全てはラ・ジークとモーランの計画で、自分はその中で踊らされていただけのような気がする。
スナリにそうこぼすと、
「ラ・ジークには、僕はまだ子どもなんだっていつも思い知らされるよ。でもラ・ジークだって昔は何もできなかったって言っていたよ。
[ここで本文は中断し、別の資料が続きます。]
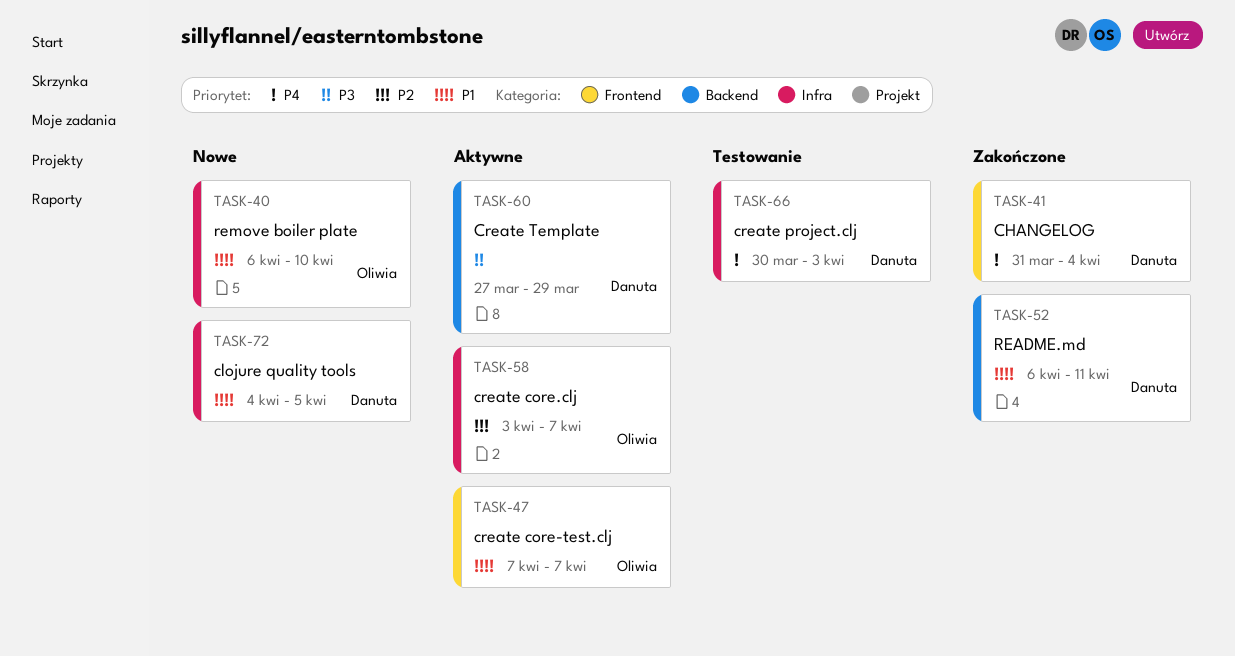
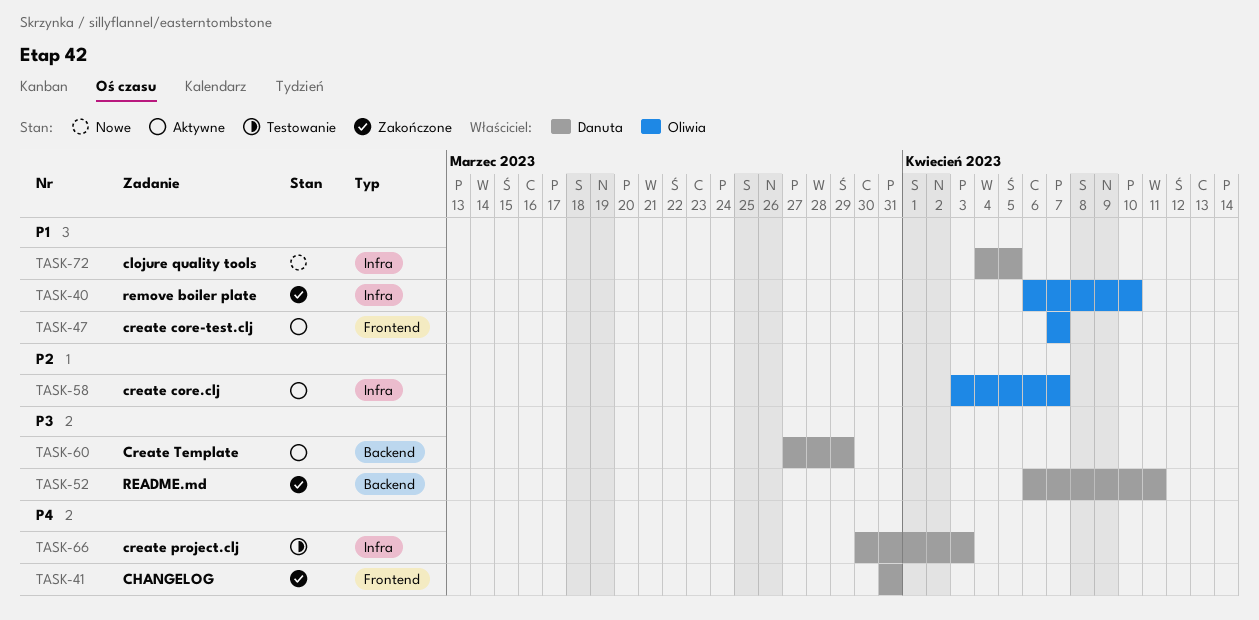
TASK-40, status: Nowe -> Zakończone
TASK-41, due: Apr 4 -> Mar 31
TASK-52, priority: P1 -> P3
僕たちは僕たちにできることをしていこうよ。これからやることはたくさんあるんだ。まずはあの川に名前をつけて、橋もかけないと」
スナリの言葉にハラはようやく笑みを浮かべた。
「橋に名前をつけるなんて初めて」
「僕もだよ」
「これからどうなっていくのかしら」
「ハラはどうしたい?」
「まだ分からないわ。でもスナリの国を見てみたい」
「じゃあ船に乗ろうか」
「船で荒れ地を渡る日がくるなんて!」
「もう荒れ地じゃないよ」
ふたりの目の前には滔々と流れる大河が横たわっていた。見たことのない景色。そして未だ見ぬ未来がそこにある。
ふたりは手をつないで歩きだした。明日へ架ける橋に向かって。